The Bridgerton trend also took an interesting turn to reality as it spiralled into a variety of videos of people sharing real Bridgerton balls they had attended, such as the ones during Vienna’s famous ball season – a yearly event in which people can attend and partake in various themed dances in historical venues and get a taste of regency life. The season usually takes place each winter (with the exception of this year) and is usually referred to as “the fifth season”.

It involves attending several traditional balls, in which participants will dress up and partake in formal dinners, traditional dances, and listen to live orchestral music in grand venues. An example of this is the Concordia Ball which takes place in the staterooms of the Vienna City Hall, and the Ball of the Vienna Philharmonic Orchestra which was first held in 1924 with set rules for attendance that remain to this day. The dress code is white tie, meaning that women or debutants wear their best floor-length gowns and the men dress in tailcoats, vests, wing collars, bow ties, and wear any medals of honour that they have received – playing into the traditional aspect of the culture. 

Whilst to many this may seem like an archaic element of a much older society, in these times of vastly changing circumstances people have found a comfort in the simple enjoyment of the ballroom fantasy. This represents how it feels to enter a grand room full of art and music, to dance with an attractive and noble stranger, to eat the finest foods and drink the finest drinks. The ballroom fantasy is the height of escapism, of trading in modern pleasures for the simpler times and grander dreams. 

Digging Up the Past?

Now more than ever, people are in need of escapism. This is where media such as television and film offer the perfect distraction from the perils of everyday life. It is no secret that lockdown has become increasingly hard for people to deal with as the months have rolled on.

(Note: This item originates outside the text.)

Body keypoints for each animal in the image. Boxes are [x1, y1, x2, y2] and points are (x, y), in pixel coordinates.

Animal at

With no social outlets, many young people have found themselves in positions in which they feel lonely and dissociated from the world. It is truly one of the strangest periods that most of us will live through and at the moment it seems somewhat endless. 

However, with all of this isolation has come so much creativity and hope. People have turned to creation when all else failed and this trend, this return to the past, is a prime example of how people have chosen to do this. 

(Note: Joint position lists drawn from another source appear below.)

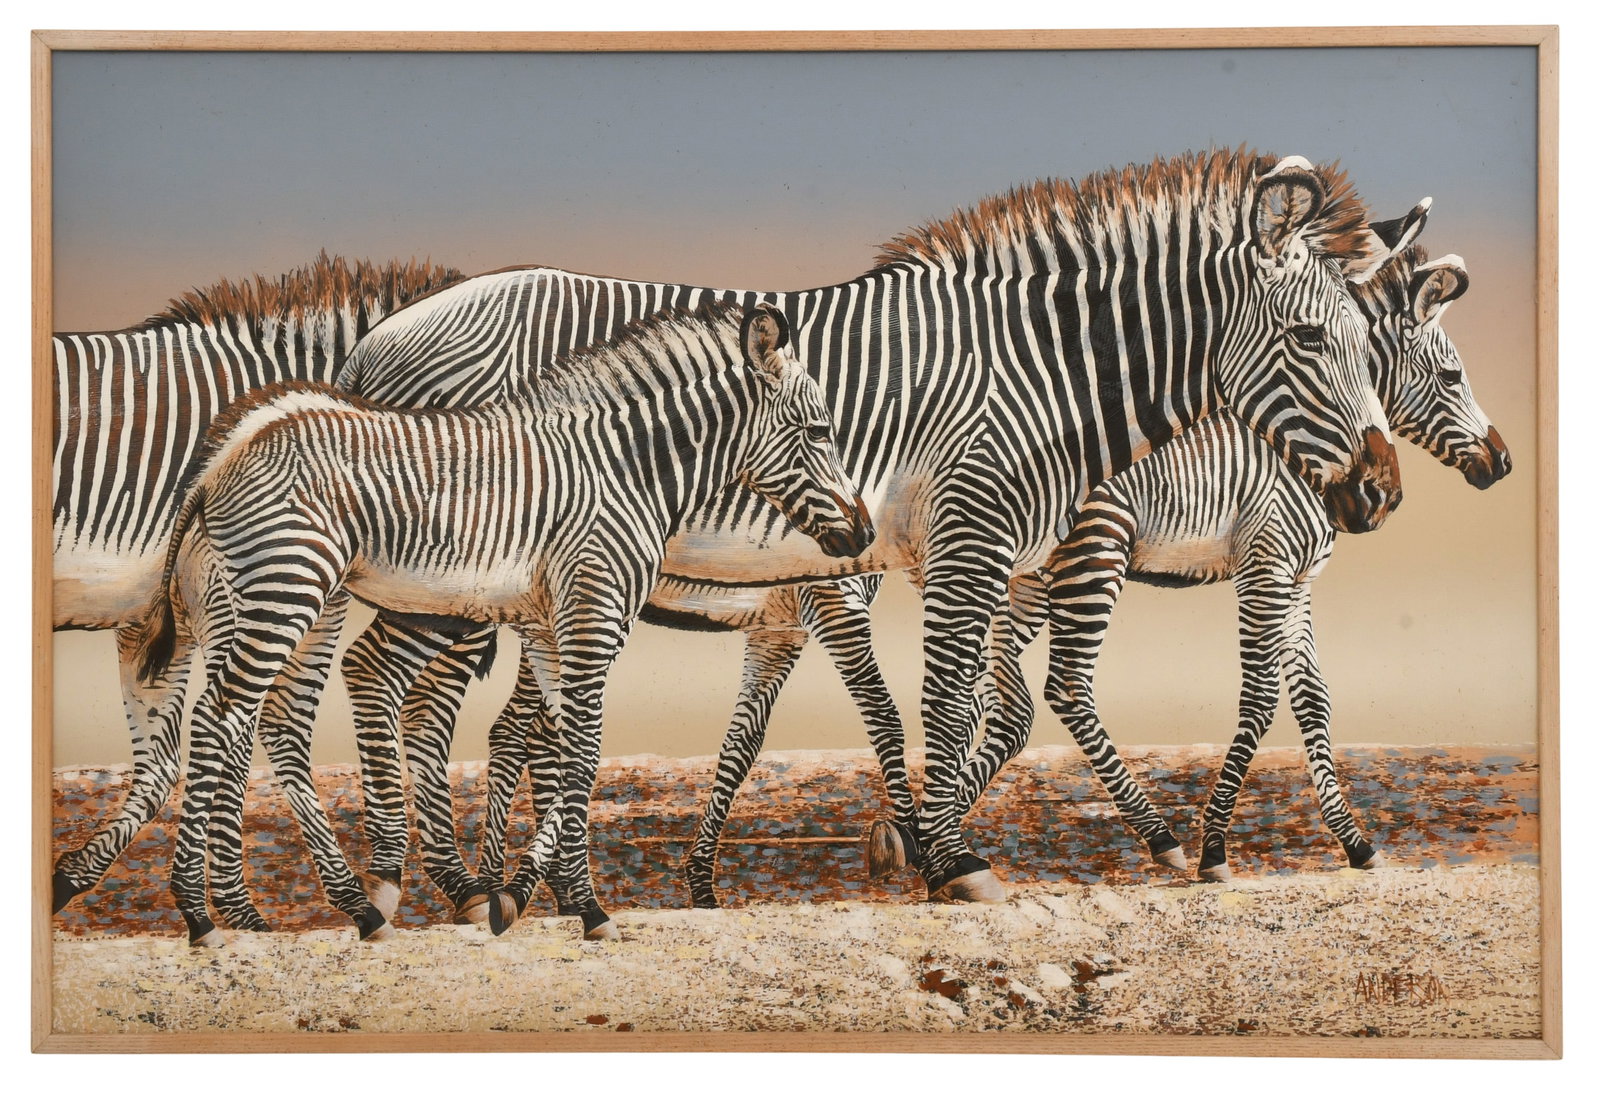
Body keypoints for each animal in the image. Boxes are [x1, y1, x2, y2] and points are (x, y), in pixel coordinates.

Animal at [50, 253, 465, 918]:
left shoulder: (153, 619)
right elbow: (252, 728)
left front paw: (74, 876)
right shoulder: (231, 595)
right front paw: (240, 904)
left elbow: (165, 762)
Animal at [131, 302, 873, 945]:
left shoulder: (549, 622)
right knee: (222, 715)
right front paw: (586, 907)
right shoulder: (594, 609)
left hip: (281, 597)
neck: (628, 468)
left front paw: (541, 894)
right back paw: (203, 914)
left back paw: (333, 909)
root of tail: (229, 448)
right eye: (820, 432)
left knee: (253, 719)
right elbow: (584, 747)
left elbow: (561, 742)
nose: (863, 533)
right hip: (287, 586)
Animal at [321, 150, 1419, 926]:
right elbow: (940, 700)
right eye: (1311, 339)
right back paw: (414, 888)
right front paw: (949, 858)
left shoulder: (962, 555)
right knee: (389, 682)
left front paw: (926, 841)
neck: (1038, 368)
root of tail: (377, 341)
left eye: (1372, 346)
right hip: (464, 561)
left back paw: (462, 886)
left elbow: (962, 708)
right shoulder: (967, 533)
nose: (1379, 492)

With no set fashion rules, people have decided to wear ball gowns to eat breakfast and throw on a corset and long lace gloves to walk the dog. People have set up ballrooms in their bathtubs and banquet halls in their bedrooms, they’ve created Regency-era film masterpieces using just their phones. 

The Bridgerton trend is simply an example of how media can inspire so much creativity and wonder into the hearts of many and how fashion inspiration can be found in the strangest of by-gone times and places. There is always room for cultural revival, and often as our culture alters to fit different circumstances, we see the past rear its head – as it is now.